Mr. Baba N Kalyani, chairman and managing director, Bharat Forge
This perhaps is the last full Budget of the present Government. In spite of this the Finance Minister has displayed remarkable courage in pursuing economic reforms. There are several notable features in this budget that would contribute to a stable macro economy. However from a manufacturing industry perspective some of the most significant are reduction in Excise duty on small and hybrid cars as well as buses; reduction of CST from 3% to 2%; reduction in customs duty on project imports and critical input material like steel melting and aluminium scrap; reduction in cenvat rate from 16% to 14%; and allocation of Rs.750 crores for upgradation of 300 ITIs. Will this Budget contribute in generating further momentum in the "India Growth Story?" Clearly the answer is in the affirmative.

* * * *

Brief A: Decide whether each of the following statements agrees with the budget commentary, answering yes or no and quoting the words of the commentary that decide it: (i) the budget reduces CST from 3% to 2%; (ii) the budget lowers the cenvat rate from 16% to 12%; (iii) the budget allocates Rs.750 crores for the upgradation of 300 ITIs.
Brief B: Reproduce the passage of the budget commentary from "Mr. Baba N Kalyani, chairman" to "in the affirmative.", word for word.
Brief C: List every budget feature that the budget commentary names as among the most significant from a manufacturing industry perspective.

Dataset extract:
* * * *

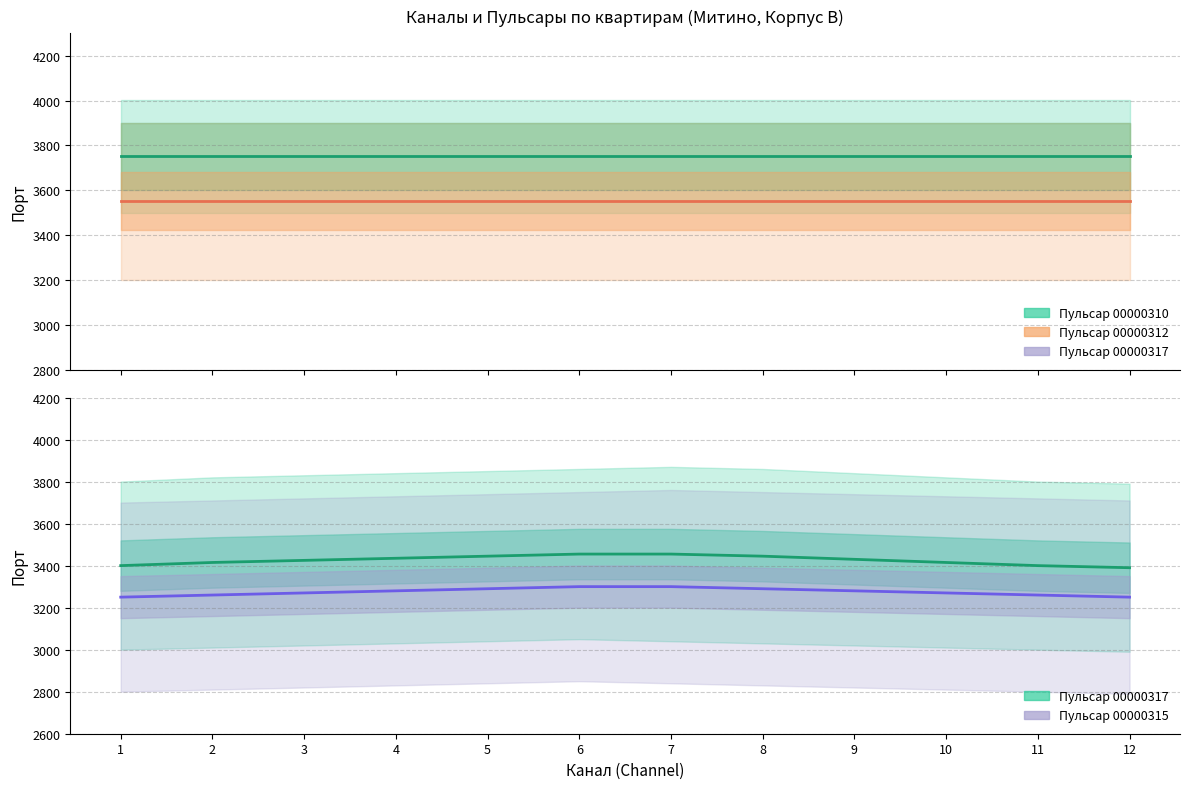

At which label does 00000317 (среднее) first exceed 3430?

4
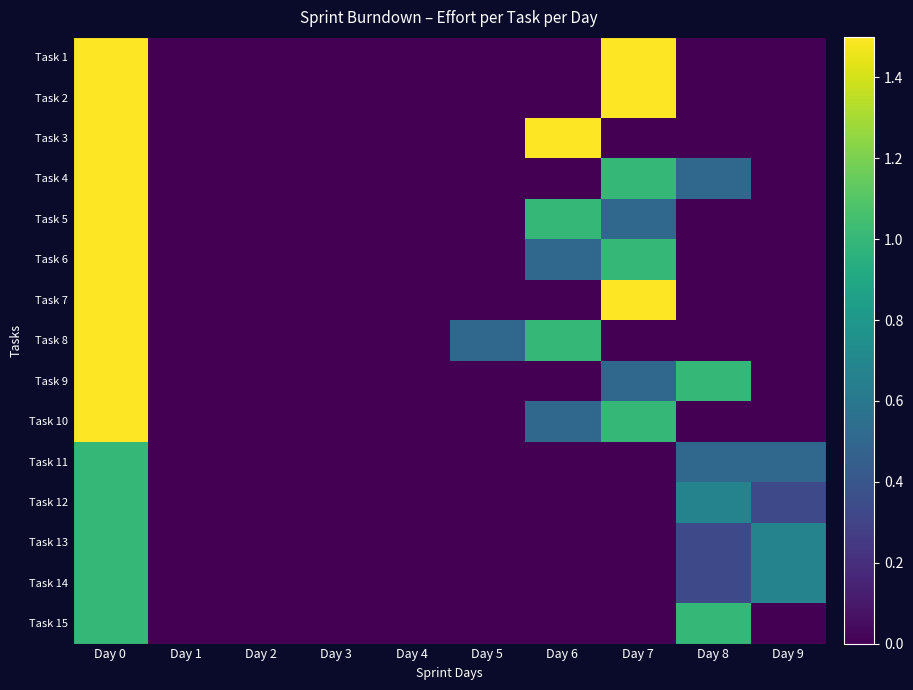

Rank the series at Day 1 from lowest to highest value.

Task 1, Task 2, Task 3, Task 4, Task 5, Task 6, Task 7, Task 8, Task 9, Task 10, Task 11, Task 12, Task 13, Task 14, Task 15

* * * *

Worked solution A:
(i) Yes: "reduction of CST from 3% to 2%"
(ii) No: "reduction in cenvat rate from 16% to 14%"
(iii) Yes: "allocation of Rs.750 crores for upgradation of 300 ITIs"

Worked solution B:
Mr. Baba N Kalyani, chairman and managing director, Bharat Forge
This perhaps is the last full Budget of the present Government. In spite of this the Finance Minister has displayed remarkable courage in pursuing economic reforms. There are several notable features in this budget that would contribute to a stable macro economy. However from a manufacturing industry perspective some of the most significant are reduction in Excise duty on small and hybrid cars as well as buses; reduction of CST from 3% to 2%; reduction in customs duty on project imports and critical input material like steel melting and aluminium scrap; reduction in cenvat rate from 16% to 14%; and allocation of Rs.750 crores for upgradation of 300 ITIs. Will this Budget contribute in generating further momentum in the "India Growth Story?" Clearly the answer is in the affirmative.

Worked solution C:
1. Reduction in Excise duty on small and hybrid cars as well as buses
2. Reduction of CST from 3% to 2%
3. Reduction in customs duty on project imports and critical input material like steel melting and aluminium scrap
4. Reduction in cenvat rate from 16% to 14%
5. Allocation of Rs.750 crores for upgradation of 300 ITIs